[Stored data entries]
+++++

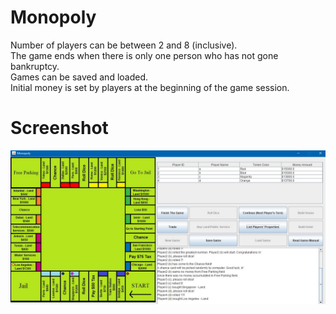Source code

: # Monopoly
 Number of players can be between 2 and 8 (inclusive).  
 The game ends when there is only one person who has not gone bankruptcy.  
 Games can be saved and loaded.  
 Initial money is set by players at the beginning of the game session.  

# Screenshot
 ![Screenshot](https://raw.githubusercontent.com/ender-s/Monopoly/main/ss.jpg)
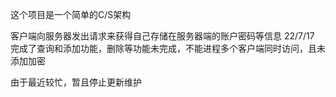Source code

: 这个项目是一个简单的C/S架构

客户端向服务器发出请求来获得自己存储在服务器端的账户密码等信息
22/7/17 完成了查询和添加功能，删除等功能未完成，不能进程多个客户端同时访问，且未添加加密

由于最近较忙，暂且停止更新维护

+++++

- [Instructions for the task]: Retype only the lines above from the one with "# Screenshot" through the last, both ends included, keeping every picture out of the copy.

- [Reply]:
# Screenshot
 ![Screenshot](https://raw.githubusercontent.com/ender-s/Monopoly/main/ss.jpg)
Source code

: 这个项目是一个简单的C/S架构

客户端向服务器发出请求来获得自己存储在服务器端的账户密码等信息
22/7/17 完成了查询和添加功能，删除等功能未完成，不能进程多个客户端同时访问，且未添加加密

由于最近较忙，暂且停止更新维护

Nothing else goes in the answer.